Reuters
Wal-Mart Stores Inc is expanding free grocery pickup service to several markets in the U.S. as it seeks to capitalize on its network of physical stores amid growing competition with Amazon.com and others investing in home delivery.
The world’s largest retailer said on Tuesday that it would start offering curbside pickup for groceries ordered online in eight new markets this month – including Atlanta and Salt Lake City – with more to be added in the coming weeks.
Wal-Mart has been testing online grocery delivery services in two markets and pickup in the five markets of Denver, Phoenix, San Jose, California, Bentonville, Arkansas, and Huntsville, Alabama.
Tuesday’s announcement solidifies a strategy of playing to its bricks-and-mortar footprint, with an estimated 70 percent of the U.S. population living within five miles of one of its 4,600 stores.
“We are not walking away from delivery,” said Michael Bender, Chief Operating Officer of global e-commerce at Wal-Mart. “But right now the focus for us is pickup, driven largely by what our customers are telling us.”
The move comes as rivals attempt to find the right business model for tapping demand for pickup and delivery services.
Target Corp this month partnered with Instacart Inc to deliver groceries for $3.99 per order in a pilot offering in Minneapolis. Amazon.com Inc is testing delivery in Seattle, New York, Philadelphia and California, for a $299 annual fee.
Bender said Wal-Mart is targeting pickup in part because it allows customers to pinpoint a pickup time, rather than having to be at home at a set delivery time of fresh items. He cited a busy mother with children as an example of the type of customer that would benefit from the service.
Shoppers can choose from about 30,000 items, roughly the same assortment as in stores. After ordering and paying online, customers drive to the outlet at a designated time and workers load items into their cars. Fayetteville and Charlotte, North Carolina; Ogden, Utah; Nashville, Tennessee; Tucson, Arizona; and Colorado Springs, Colorado are the other new markets for the service.
Wal-Mart will add a new role of “personal shopper” to retrieve and store the items.
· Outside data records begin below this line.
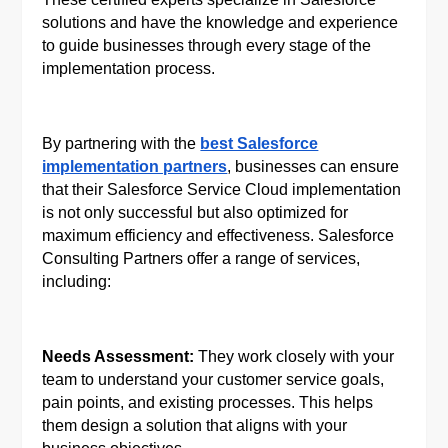
solutions and have the knowledge and experience
to guide businesses through every stage of the
implementation process.
By partnering with the
best Salesforce
implementation partners
, businesses can ensure
that their Salesforce Service Cloud implementation
is not only successful but also optimized for
maximum efficiency and effectiveness. Salesforce
Consulting Partners offer a range of services,
including:
Needs Assessment:
They work closely with your
team to understand your customer service goals,
pain points, and existing processes. This helps
them design a solution that aligns with your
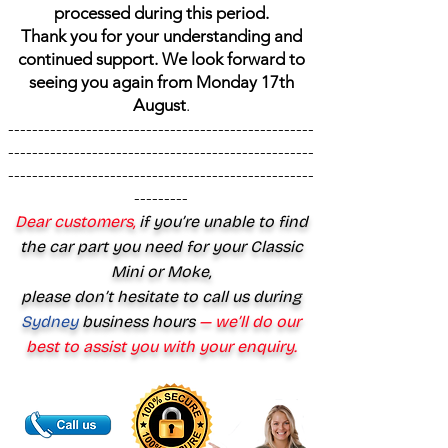
processed during this period.
Thank you for your understanding and
continued support. We look forward to
seeing you again from Monday 17th
August
.
---------------------------------------------------
---------------------------------------------------
---------------------------------------------------
---------
Dear customers,
if you’re unable to find
the car part you need for your Classic
Mini or Moke,
please don’t hesitate to call us during
Sydney
business hours
— we’ll do our
best to assist you with your enquiry.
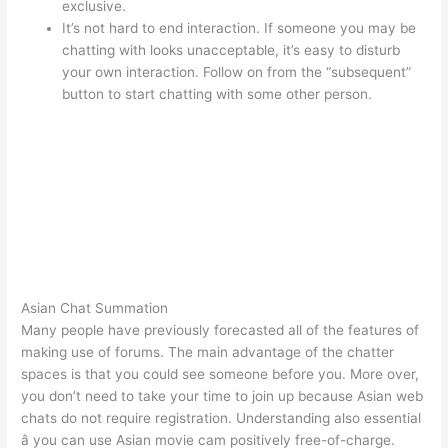
exclusive.
It’s not hard to end interaction. If someone you may be
chatting with looks unacceptable, it’s easy to disturb
your own interaction. Follow on from the “subsequent”
button to start chatting with some other person.
Asian Chat Summation
Many people have previously forecasted all of the features of
making use of forums. The main advantage of the chatter
spaces is that you could see someone before you. More over,
you don’t need to take your time to join up because Asian web
chats do not require registration. Understanding also essential
â you can use Asian movie cam positively free-of-charge.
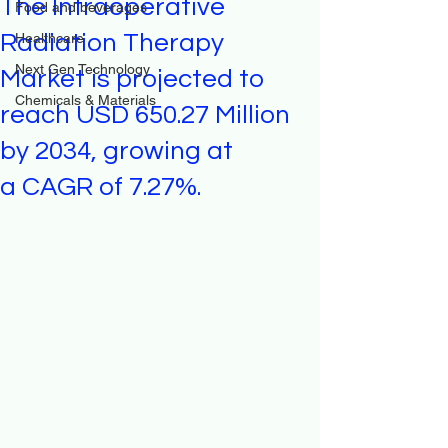
The Intraoperative
Food and beverages
Radiation Therapy
Healthcare
Next Gen Technology
Market is projected to
Chemicals & Materials
reach USD 650.27 Million
by 2034, growing at
a CAGR of 7.27%.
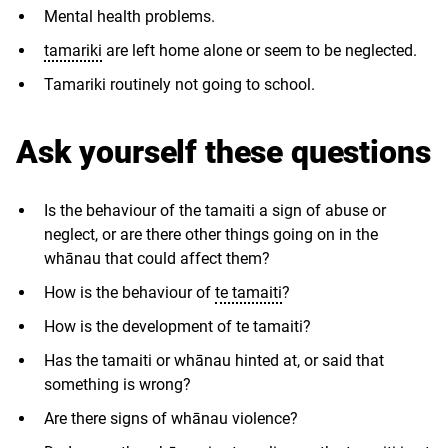
Mental health problems.
tamariki
are left home alone or seem to be neglected.
Tamariki routinely not going to school.
Ask yourself these questions
Is the behaviour of the tamaiti a sign of abuse or
neglect, or are there other things going on in the
whānau that could affect them?
How is the behaviour of
te tamaiti
?
How is the development of te tamaiti?
Has the tamaiti or whānau hinted at, or said that
something is wrong?
Are there signs of whānau violence?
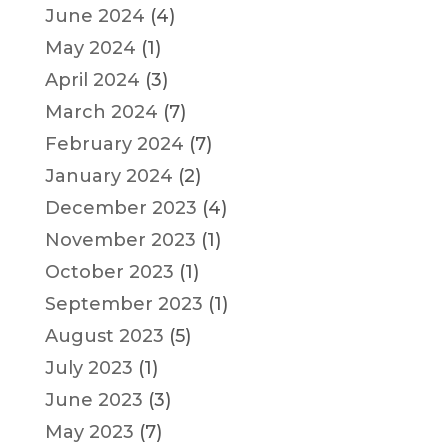
June 2024
(4)
May 2024
(1)
April 2024
(3)
March 2024
(7)
February 2024
(7)
January 2024
(2)
December 2023
(4)
November 2023
(1)
October 2023
(1)
September 2023
(1)
August 2023
(5)
July 2023
(1)
June 2023
(3)
May 2023
(7)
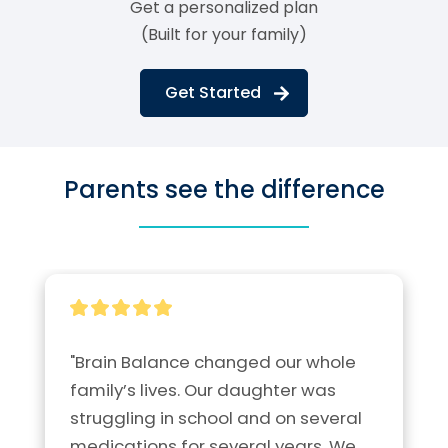
Get a personalized plan
(Built for your family)
Get Started
Parents see the difference
"Brain Balance changed our whole 
family’s lives. Our daughter was 
struggling in school and on several 
medications for several years. We 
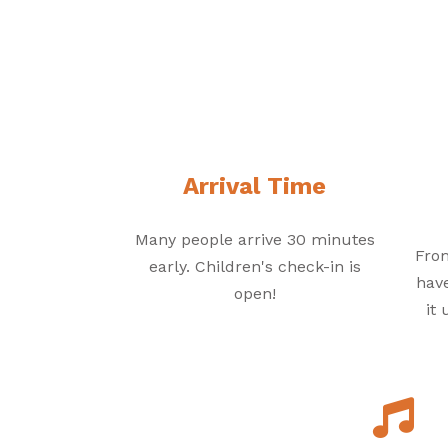
Arrival Time
Many people arrive 30 minutes
From
early. Children's check-in is
have
open!
it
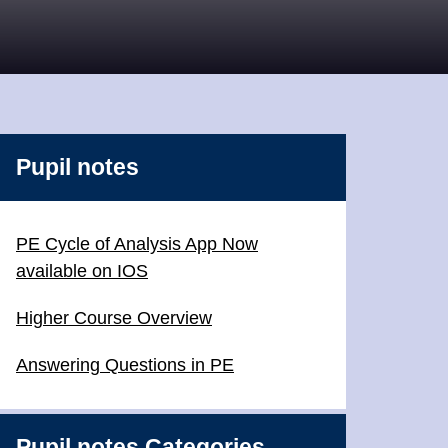
Pupil notes
PE Cycle of Analysis App Now
available on IOS
Higher Course Overview
Answering Questions in PE
Pupil notes Categories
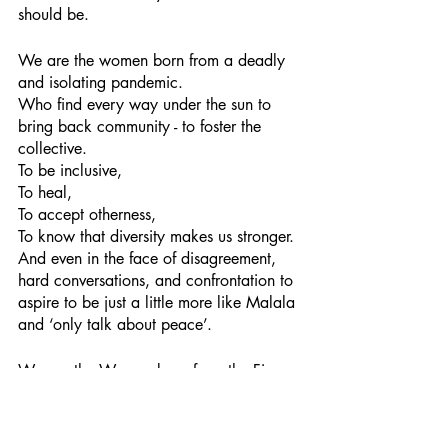
should be.
We are the women born from a deadly 
and isolating pandemic.
Who find every way under the sun to 
bring back community - to foster the 
collective.
To be inclusive,
To heal,
To accept otherness,
To know that diversity makes us stronger.
And even in the face of disagreement, 
hard conversations, and confrontation to 
aspire to be just a little more like Malala 
and ‘only talk about peace’.  
We are the Women born from the Fire.
A circle of women: joyful, free, brave, 
kind.
Leading with confidence and grace.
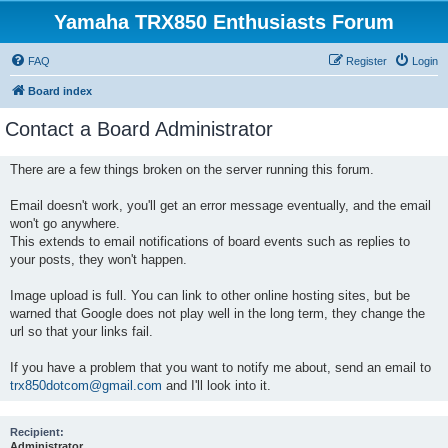
Yamaha TRX850 Enthusiasts Forum
FAQ
Register
Login
Board index
Contact a Board Administrator
There are a few things broken on the server running this forum.
Email doesn't work, you'll get an error message eventually, and the email
won't go anywhere.
This extends to email notifications of board events such as replies to
your posts, they won't happen.
Image upload is full. You can link to other online hosting sites, but be
warned that Google does not play well in the long term, they change the
url so that your links fail.
If you have a problem that you want to notify me about, send an email to
trx850dotcom@gmail.com
and I'll look into it.
Recipient:
Administrator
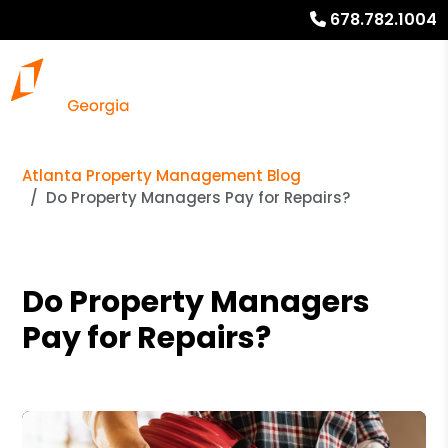
678.782.1004
Atlanta Property Management Blog
Do Property Managers Pay for Repairs?
Do Property Managers
Pay for Repairs?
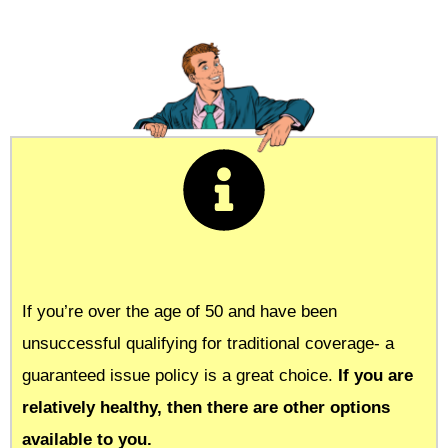
If you’re over the age of 50 and have been
unsuccessful qualifying for traditional coverage- a
guaranteed issue policy is a great choice.
If you are
relatively healthy, then there are other options
available to you.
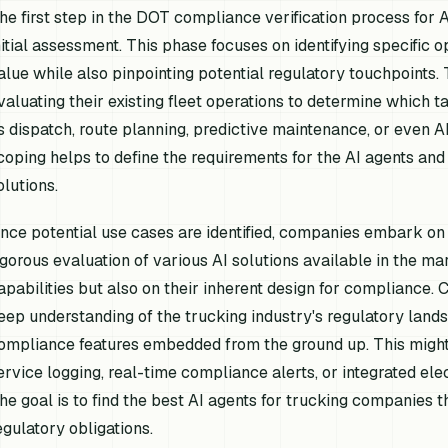
he first step in the DOT compliance verification process fo
nitial assessment. This phase focuses on identifying specific 
alue while also pinpointing potential regulatory touchpoints
valuating their existing fleet operations to determine which 
s dispatch, route planning, predictive maintenance, or even AI
coping helps to define the requirements for the AI agents and
olutions.
nce potential use cases are identified, companies embark on t
igorous evaluation of various AI solutions available in the mar
apabilities but also on their inherent design for compliance.
eep understanding of the trucking industry's regulatory land
ompliance features embedded from the ground up. This might 
ervice logging, real-time compliance alerts, or integrated ele
he goal is to find the best AI agents for trucking companies t
egulatory obligations.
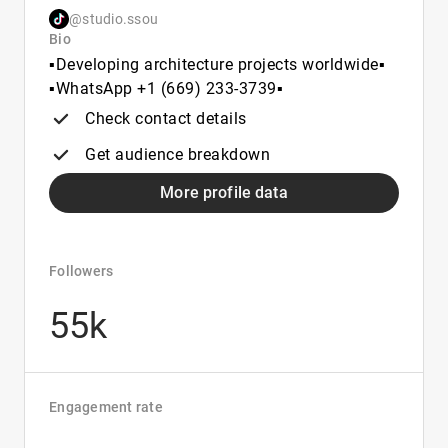
@studio.ssou
Bio
▪️Developing architecture projects worldwide▪️
▪️WhatsApp +1 (669) 233‑3739▪️
Check contact details
Get audience breakdown
More profile data
Followers
55k
Engagement rate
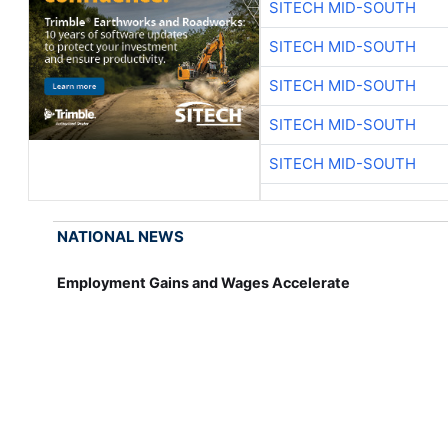
SITECH MID-SOUTH
SITECH MID-SOUTH
SITECH MID-SOUTH
SITECH MID-SOUTH
SITECH MID-SOUTH
NATIONAL NEWS
Employment Gains and Wages Accelerate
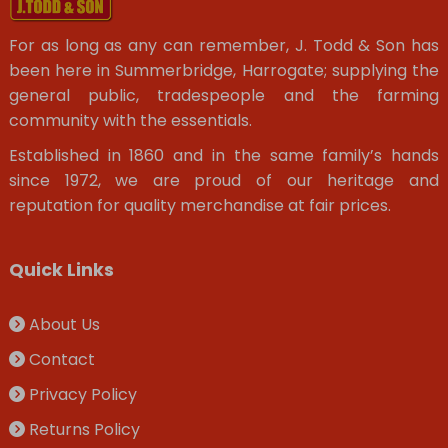
For as long as any can remember, J. Todd & Son has
been here in Summerbridge, Harrogate; supplying the
general public, tradespeople and the farming
community with the essentials.
Established in 1860 and in the same family’s hands
since 1972, we are proud of our heritage and
reputation for quality merchandise at fair prices.
Quick Links
About Us
Contact
Privacy Policy
Returns Policy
In some cases, that will entail promoting workers within a store, but overall it expected to add some headcount related to the service, Bender said.
Neil Stern, senior partner at retail consultancy McMillan-Doolittle, said investing in pick-up makes sense from a cost perspective.
“The economics of pick-up are much better for a retailer. Delivering to the home remains costly, even as services like Instacart and Shipt attempt to reinvent the model,” Stern said.